外は満天の星空で底冷えのする夜でした。近所の人達も恐怖におびえながら、広場(旧貝瀬橋付近の農業倉庫の建つ前)に集まりました。次第に避難する人達の数がふえるにつれて恐怖心はうすれたものの、夜明けが待ち遠しくてなりませんでした。だまりこんだ母はうつむいて涙ぐんでいました。

もし、この子等が死んでいたらと云う思いと、現実に無事な子供を見る喜びとかが交錯した涙だったのでしょう。

父は近所の人達と夜明けを待って避難所を造る相談をしていたようです。体に感ずる余震が何回となく続くうち、やがて夜が明け、視界が広がるにつれて被害の状況がはっきりしてきました。

貝瀬川べりの道路は決壊し、中央には亀裂を生じ、二尺(60㎝)の段差が出来、貝瀬墓地の石塔はほとんど倒れ、台石から外れ倒壊寸前のものなど、不気味な状景でした。交通、通信も途絶えてしまい、外部の情報は全く不明の状態のようでした。

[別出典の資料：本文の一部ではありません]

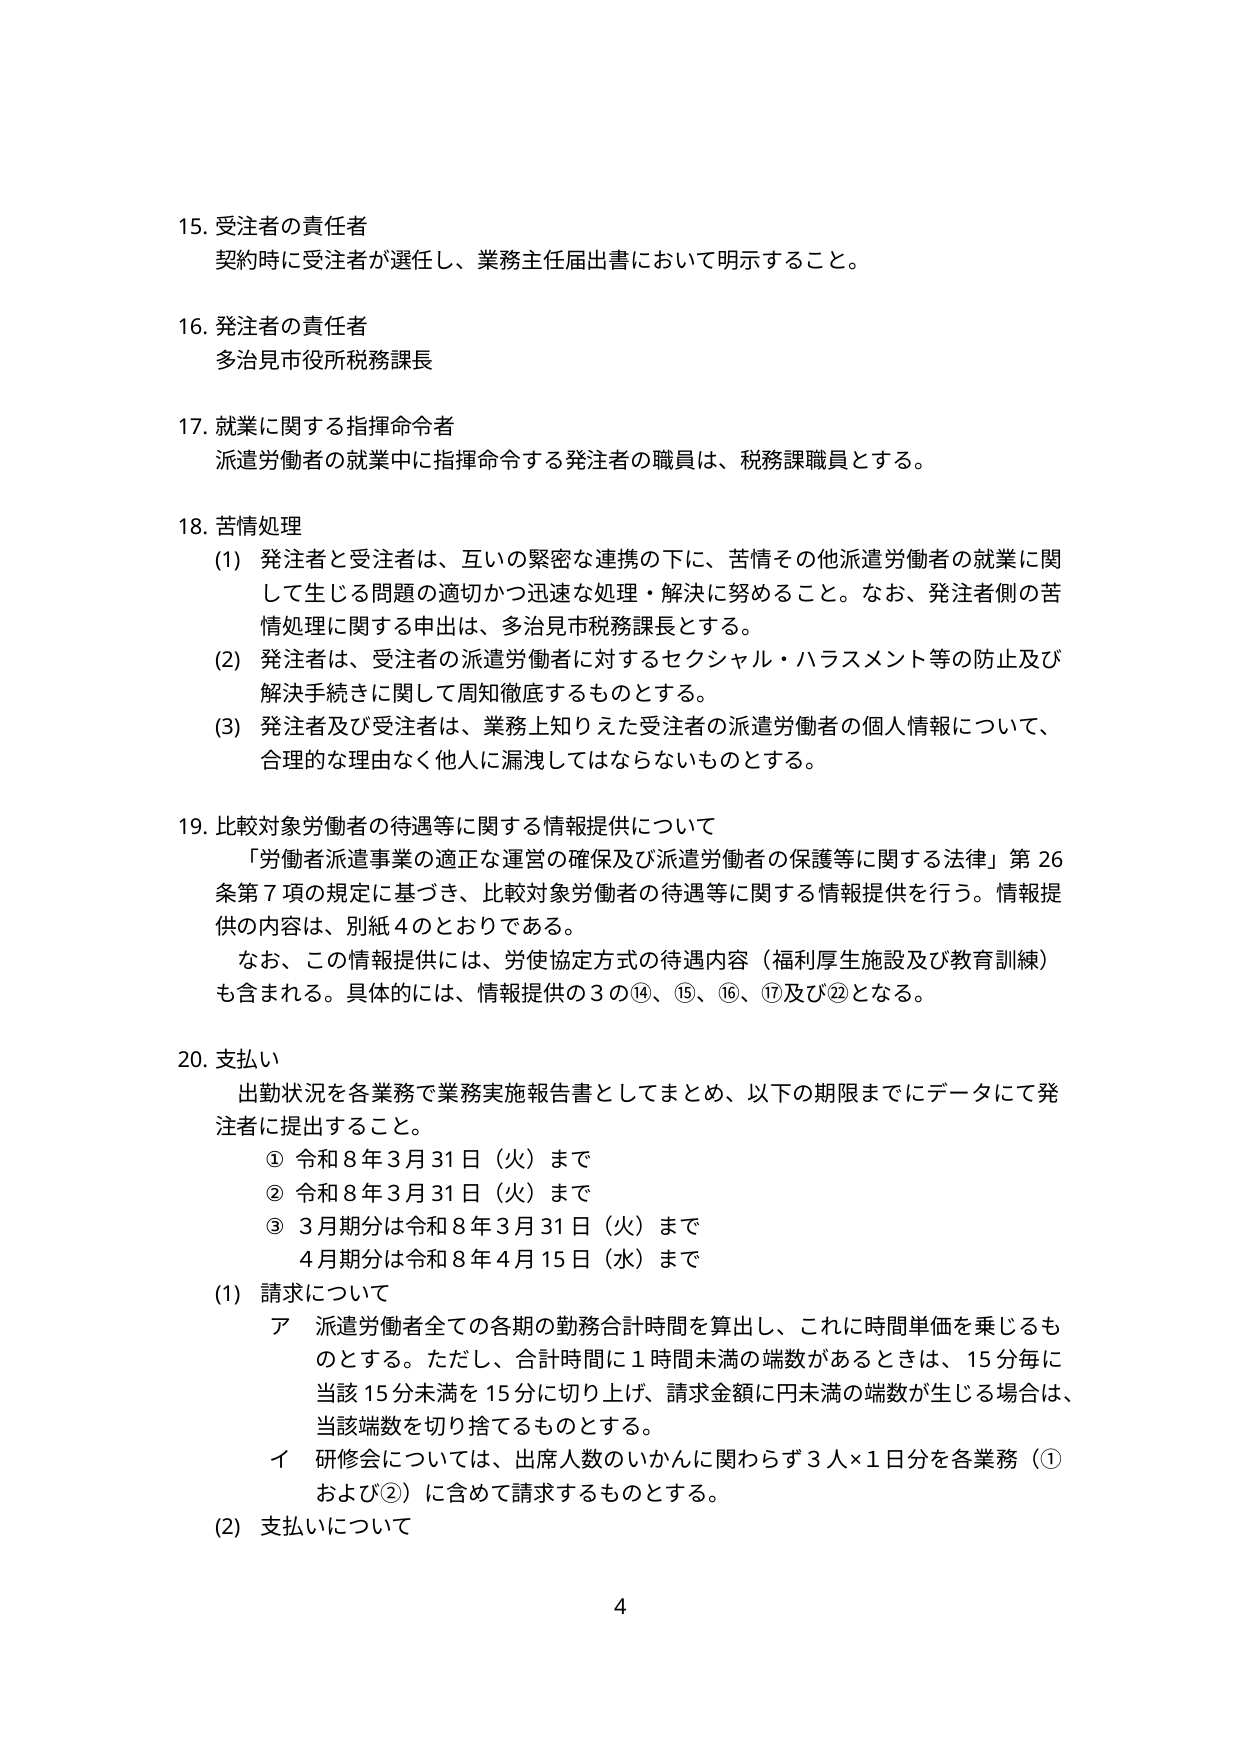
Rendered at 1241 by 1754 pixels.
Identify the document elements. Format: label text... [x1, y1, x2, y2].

list 研修会については、出席人数のいかんに関わらず３人×１日分を各業務（①および②）に含めて請求するものとする。 [269, 1442, 1063, 1508]
list 発注者の責任者 多治見市役所税務課長 [177, 308, 1063, 375]
list 発注者及び受注者は、業務上知りえた受注者の派遣労働者の個人情報について、合理的な理由なく他人に漏洩してはならないものとする。 [215, 708, 1063, 775]
list 苦情処理 [177, 508, 1063, 542]
list 支払いについて [215, 1508, 1063, 1542]
list 令和８年３月31日（火）まで [265, 1175, 1063, 1208]
list 発注者と受注者は、互いの緊密な連携の下に、苦情その他派遣労働者の就業に関して生じる問題の適切かつ迅速な処理・解決に努めること。なお、発注者側の苦情処理に関する申出は、多治見市税務課長とする。 [215, 542, 1063, 642]
list 受注者の責任者 契約時に受注者が選任し、業務主任届出書において明示すること。 [177, 208, 1063, 275]
list 派遣労働者全ての各期の勤務合計時間を算出し、これに時間単価を乗じるものとする。ただし、合計時間に１時間未満の端数があるときは、15分毎に当該15分未満を15分に切り上げ、請求金額に円未満の端数が生じる場合は、当該端数を切り捨てるものとする。 [269, 1308, 1063, 1442]
list 令和８年３月31日（火）まで [265, 1142, 1063, 1175]
list ３月期分は令和８年３月31日（火）まで ４月期分は令和８年４月15日（水）まで [265, 1208, 1063, 1275]
list 比較対象労働者の待遇等に関する情報提供について 「労働者派遣事業の適正な運営の確保及び派遣労働者の保護等に関する法律」第26条第７項の規定に基づき、比較対象労働者の待遇等に関する情報提供を行う。情報提供の内容は、別紙４のとおりである。 なお、この情報提供には、労使協定方式の待遇内容（福利厚生施設及び教育訓練）も含まれる。具体的には、情報提供の３の⑭、⑮、⑯、⑰及び㉒となる。 [177, 808, 1063, 1008]
list 発注者は、受注者の派遣労働者に対するセクシャル・ハラスメント等の防止及び解決手続きに関して周知徹底するものとする。 [215, 642, 1063, 708]
list 支払い 出勤状況を各業務で業務実施報告書としてまとめ、以下の期限までにデータにて発注者に提出すること。 [177, 1042, 1063, 1142]
list 請求について [215, 1275, 1063, 1308]
list 就業に関する指揮命令者 派遣労働者の就業中に指揮命令する発注者の職員は、税務課職員とする。 [177, 408, 1063, 475]
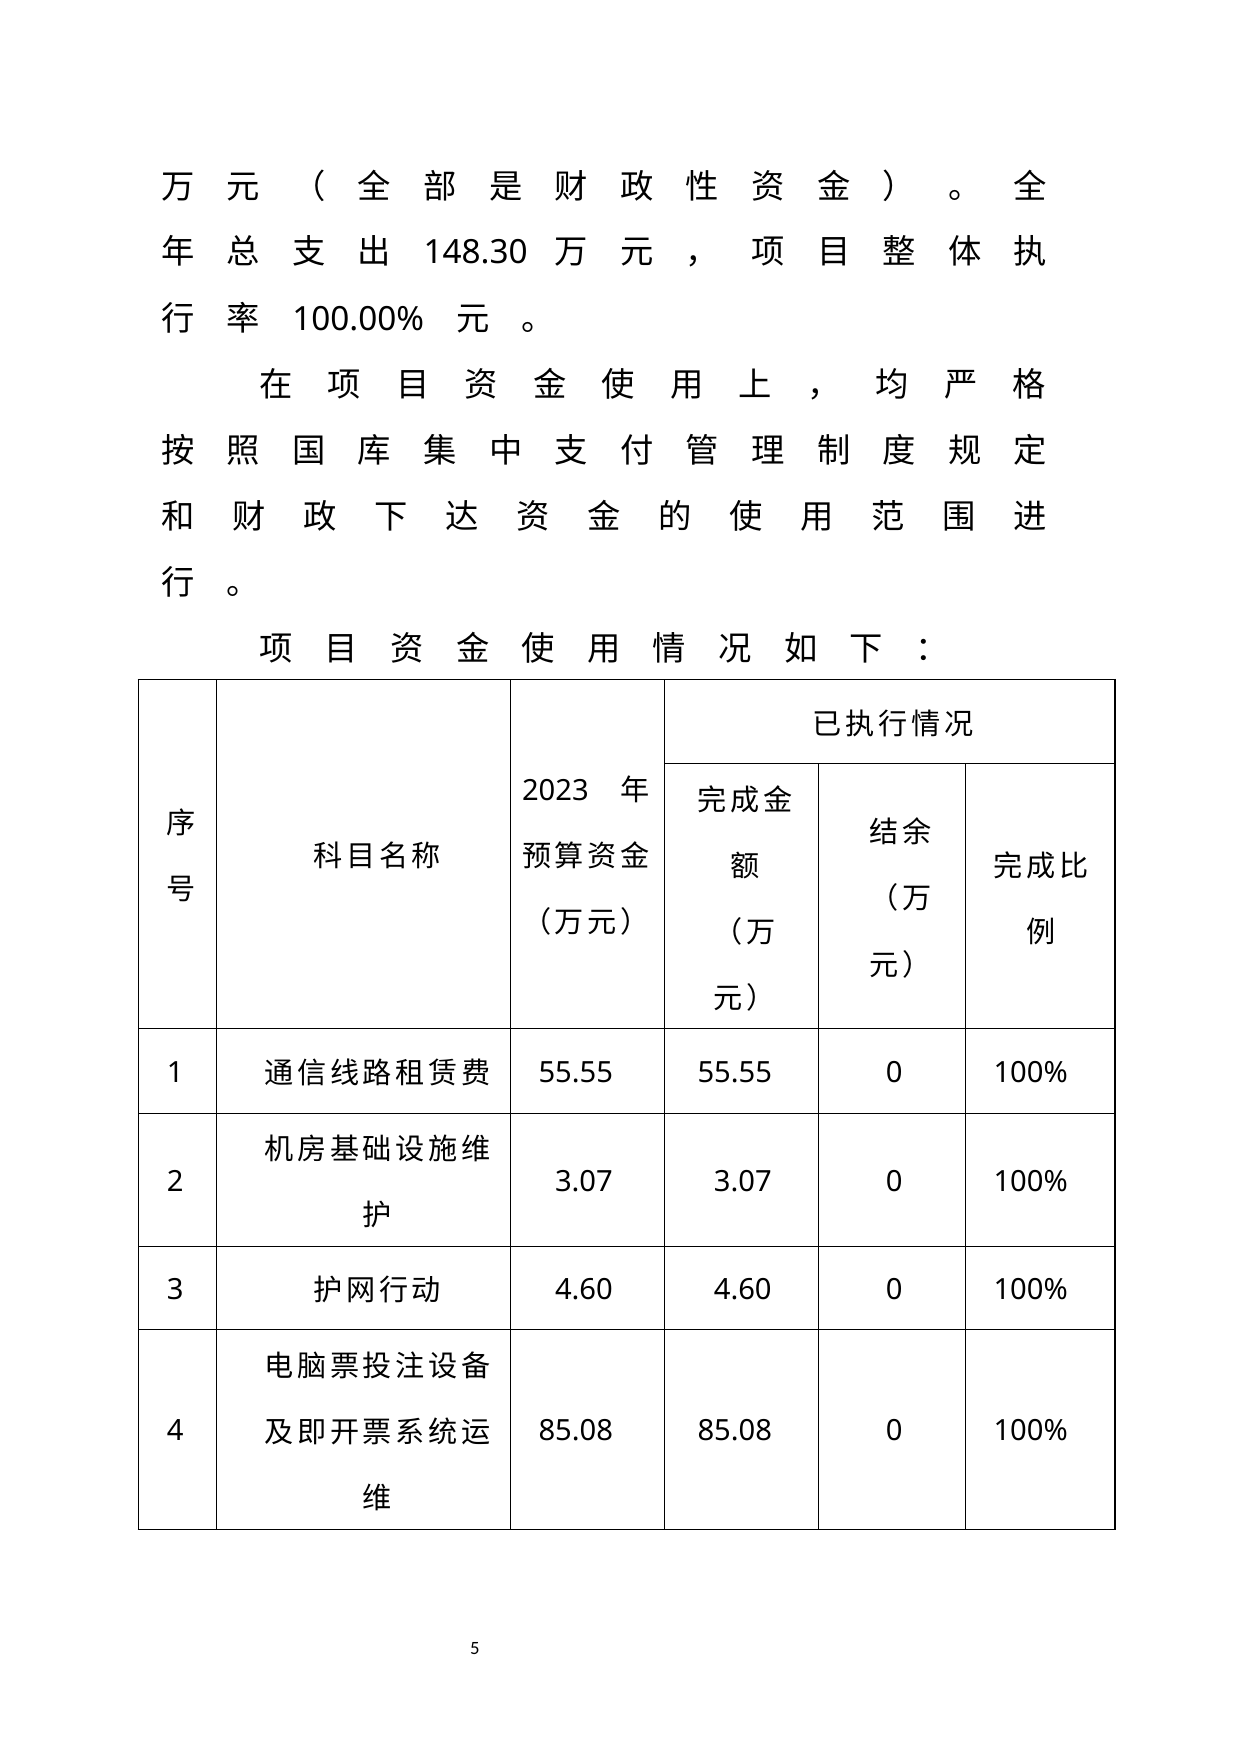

恐る恐る自家を見に行ったら、外見は別に変化はなかったが、天井の落ちた家の中は実に無惨な情景でした。既に来ていた両親は、惨状を感慨深くだまって見ていました。

その頃、雲仙が爆発する、大津波が来る、北有馬で死者が出た、加津佐で何人死んだとの流言に人々はまた、不安と恐怖にかられ始めました。

事実、口之津の中橋で女の子が倒壊家屋の下敷きになって幼い命を失いました。生きのびた自分達に比べて、その子供の不幸が哀れでなりませんでした。級友の供えた手造りの花輪が墓前(榎田墓地)に供えてあったのをはっきりと覚えています。

妙なもので、こんな時に学校を見たくなり、友達と連れだって第二校を見に行きました。校庭の真ん中に囲いをして御真影(両陛下の御写真)を校長先生たちが守っていられました。(現代の人達には理解できないでしょうが……)

その日の午前十ー時頃、大きな余震があり、その後も余震は続きましたが、段々減って平常に戻りましたが、何と云っても初めて知った島原地震は凄いものでした。年月の経過と共に記憶もうすれるものですが、天井の下敷きになった、あの恐怖と、両親のあの時の姿を今細大もらさず記憶しています。

両親逝いて既に六十年、地震国日本に起こる大小さまざまな地震情報を聞くたびに、忘れ去られた島原地震が昨日のように蘇って来ます。

囚に島原地震の記録は次の通りです。

※発生日時・・・大正十一年十二月八日、午前一時五二分。

※被害等・:死者二六人、重軽傷者四五人、倒壊家屋(半壊とも) 一、四七九戸。

※宮中より松浦侍従の差遣あり。